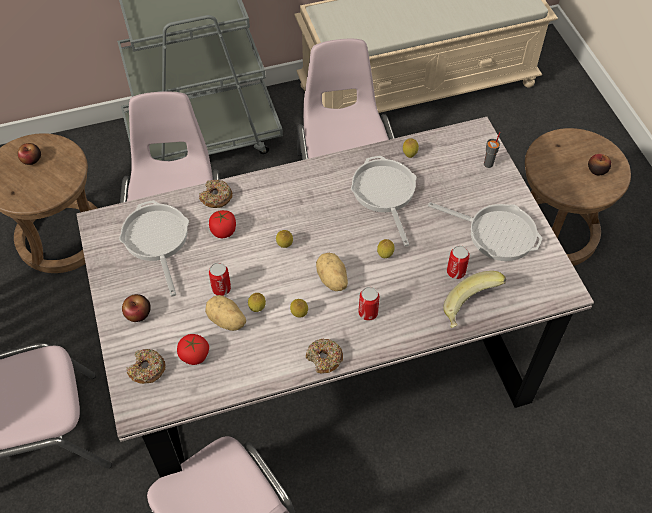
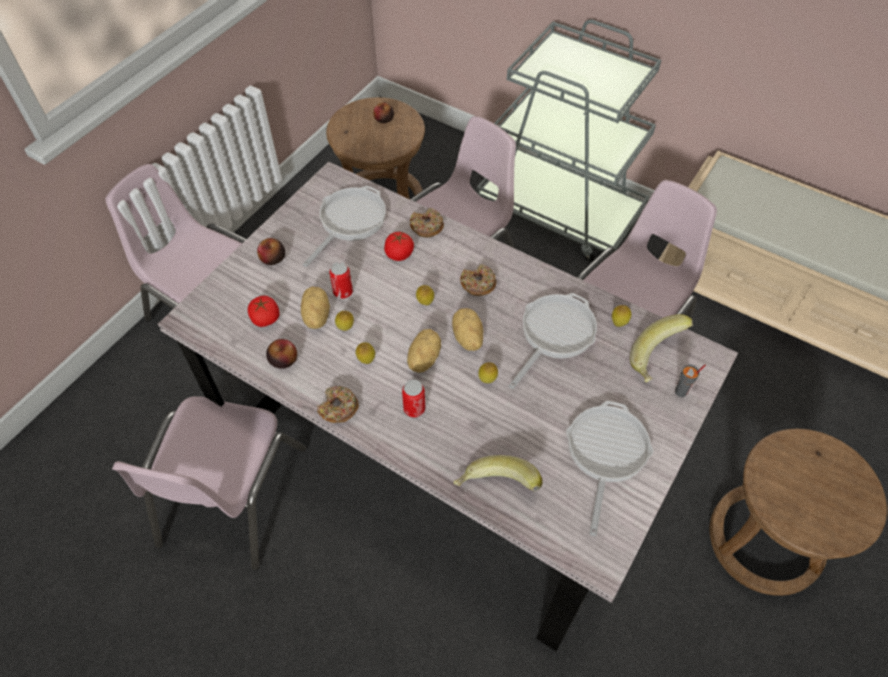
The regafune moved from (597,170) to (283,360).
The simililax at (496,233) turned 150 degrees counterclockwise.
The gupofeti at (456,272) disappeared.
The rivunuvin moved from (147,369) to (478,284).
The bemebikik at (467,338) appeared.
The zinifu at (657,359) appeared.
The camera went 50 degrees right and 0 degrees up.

DIRECTIONS ▸
Send back the data above word for word, with the pictures left out.

RESULT OF THIS EXERCISE ▸
The regafune moved from (597,170) to (283,360).
The simililax at (496,233) turned 150 degrees counterclockwise.
The gupofeti at (456,272) disappeared.
The rivunuvin moved from (147,369) to (478,284).
The bemebikik at (467,338) appeared.
The zinifu at (657,359) appeared.
The camera went 50 degrees right and 0 degrees up.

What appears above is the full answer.